━━━━━ INFORMATION SUPPLIED ━━━━━

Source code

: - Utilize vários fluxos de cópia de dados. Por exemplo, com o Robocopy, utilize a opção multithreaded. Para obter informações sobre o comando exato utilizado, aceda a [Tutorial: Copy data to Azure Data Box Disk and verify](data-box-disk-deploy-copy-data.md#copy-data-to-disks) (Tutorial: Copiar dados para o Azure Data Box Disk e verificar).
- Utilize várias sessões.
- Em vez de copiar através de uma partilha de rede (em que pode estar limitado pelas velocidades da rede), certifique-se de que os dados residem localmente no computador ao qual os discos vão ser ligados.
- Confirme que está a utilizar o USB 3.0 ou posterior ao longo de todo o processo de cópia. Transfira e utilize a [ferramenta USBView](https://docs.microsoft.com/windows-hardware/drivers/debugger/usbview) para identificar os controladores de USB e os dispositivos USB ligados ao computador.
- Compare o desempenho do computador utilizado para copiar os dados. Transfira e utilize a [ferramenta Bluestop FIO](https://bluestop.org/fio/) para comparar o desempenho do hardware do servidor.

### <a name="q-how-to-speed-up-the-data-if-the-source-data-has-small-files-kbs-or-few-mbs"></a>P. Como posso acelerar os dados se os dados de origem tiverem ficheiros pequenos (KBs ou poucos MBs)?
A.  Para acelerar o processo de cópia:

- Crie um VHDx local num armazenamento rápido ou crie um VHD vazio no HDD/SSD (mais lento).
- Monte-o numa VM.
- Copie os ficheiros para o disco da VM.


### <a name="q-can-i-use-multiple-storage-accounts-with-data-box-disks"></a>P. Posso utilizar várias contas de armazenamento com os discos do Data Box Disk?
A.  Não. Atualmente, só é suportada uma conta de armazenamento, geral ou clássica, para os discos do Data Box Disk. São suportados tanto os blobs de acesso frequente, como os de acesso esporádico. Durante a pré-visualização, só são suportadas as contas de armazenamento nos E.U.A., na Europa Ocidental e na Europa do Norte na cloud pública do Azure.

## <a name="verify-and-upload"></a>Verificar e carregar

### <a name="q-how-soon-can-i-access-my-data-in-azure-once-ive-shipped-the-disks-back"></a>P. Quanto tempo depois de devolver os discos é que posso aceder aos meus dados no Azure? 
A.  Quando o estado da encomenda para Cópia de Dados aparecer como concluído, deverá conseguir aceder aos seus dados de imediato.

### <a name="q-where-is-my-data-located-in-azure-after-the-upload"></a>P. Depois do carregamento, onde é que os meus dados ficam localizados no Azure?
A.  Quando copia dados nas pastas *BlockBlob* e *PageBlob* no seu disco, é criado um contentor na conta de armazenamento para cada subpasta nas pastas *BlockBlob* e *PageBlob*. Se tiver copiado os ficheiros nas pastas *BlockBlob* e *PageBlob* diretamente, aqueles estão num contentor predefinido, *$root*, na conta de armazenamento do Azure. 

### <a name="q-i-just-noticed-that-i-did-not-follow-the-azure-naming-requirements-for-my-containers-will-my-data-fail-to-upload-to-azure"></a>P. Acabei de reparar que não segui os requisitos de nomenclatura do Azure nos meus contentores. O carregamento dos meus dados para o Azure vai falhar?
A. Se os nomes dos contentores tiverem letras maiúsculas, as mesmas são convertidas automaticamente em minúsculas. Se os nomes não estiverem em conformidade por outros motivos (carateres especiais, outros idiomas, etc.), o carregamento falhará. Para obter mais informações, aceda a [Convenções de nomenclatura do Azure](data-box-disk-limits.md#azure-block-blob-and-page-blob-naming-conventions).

━━━━━

### [WHAT YOU SHOULD DO]
Render every item above as a JSON list of strings, one string per line of source text, with blank lines left out.

### [RESULT OF THE TASK]
[
  "Source code",
  ": - Utilize vários fluxos de cópia de dados. Por exemplo, com o Robocopy, utilize a opção multithreaded. Para obter informações sobre o comando exato utilizado, aceda a [Tutorial: Copy data to Azure Data Box Disk and verify](data-box-disk-deploy-copy-data.md#copy-data-to-disks) (Tutorial: Copiar dados para o Azure Data Box Disk e verificar).",
  "- Utilize várias sessões.",
  "- Em vez de copiar através de uma partilha de rede (em que pode estar limitado pelas velocidades da rede), certifique-se de que os dados residem localmente no computador ao qual os discos vão ser ligados.",
  "- Confirme que está a utilizar o USB 3.0 ou posterior ao longo de todo o processo de cópia. Transfira e utilize a [ferramenta USBView](https://docs.microsoft.com/windows-hardware/drivers/debugger/usbview) para identificar os controladores de USB e os dispositivos USB ligados ao computador.",
  "- Compare o desempenho do computador utilizado para copiar os dados. Transfira e utilize a [ferramenta Bluestop FIO](https://bluestop.org/fio/) para comparar o desempenho do hardware do servidor.",
  "### <a name=\"q-how-to-speed-up-the-data-if-the-source-data-has-small-files-kbs-or-few-mbs\"></a>P. Como posso acelerar os dados se os dados de origem tiverem ficheiros pequenos (KBs ou poucos MBs)?",
  "A.  Para acelerar o processo de cópia:",
  "- Crie um VHDx local num armazenamento rápido ou crie um VHD vazio no HDD/SSD (mais lento).",
  "- Monte-o numa VM.",
  "- Copie os ficheiros para o disco da VM.",
  "### <a name=\"q-can-i-use-multiple-storage-accounts-with-data-box-disks\"></a>P. Posso utilizar várias contas de armazenamento com os discos do Data Box Disk?",
  "A.  Não. Atualmente, só é suportada uma conta de armazenamento, geral ou clássica, para os discos do Data Box Disk. São suportados tanto os blobs de acesso frequente, como os de acesso esporádico. Durante a pré-visualização, só são suportadas as contas de armazenamento nos E.U.A., na Europa Ocidental e na Europa do Norte na cloud pública do Azure.",
  "## <a name=\"verify-and-upload\"></a>Verificar e carregar",
  "### <a name=\"q-how-soon-can-i-access-my-data-in-azure-once-ive-shipped-the-disks-back\"></a>P. Quanto tempo depois de devolver os discos é que posso aceder aos meus dados no Azure? ",
  "A.  Quando o estado da encomenda para Cópia de Dados aparecer como concluído, deverá conseguir aceder aos seus dados de imediato.",
  "### <a name=\"q-where-is-my-data-located-in-azure-after-the-upload\"></a>P. Depois do carregamento, onde é que os meus dados ficam localizados no Azure?",
  "A.  Quando copia dados nas pastas *BlockBlob* e *PageBlob* no seu disco, é criado um contentor na conta de armazenamento para cada subpasta nas pastas *BlockBlob* e *PageBlob*. Se tiver copiado os ficheiros nas pastas *BlockBlob* e *PageBlob* diretamente, aqueles estão num contentor predefinido, *$root*, na conta de armazenamento do Azure. ",
  "### <a name=\"q-i-just-noticed-that-i-did-not-follow-the-azure-naming-requirements-for-my-containers-will-my-data-fail-to-upload-to-azure\"></a>P. Acabei de reparar que não segui os requisitos de nomenclatura do Azure nos meus contentores. O carregamento dos meus dados para o Azure vai falhar?",
  "A. Se os nomes dos contentores tiverem letras maiúsculas, as mesmas são convertidas automaticamente em minúsculas. Se os nomes não estiverem em conformidade por outros motivos (carateres especiais, outros idiomas, etc.), o carregamento falhará. Para obter mais informações, aceda a [Convenções de nomenclatura do Azure](data-box-disk-limits.md#azure-block-blob-and-page-blob-naming-conventions)."
]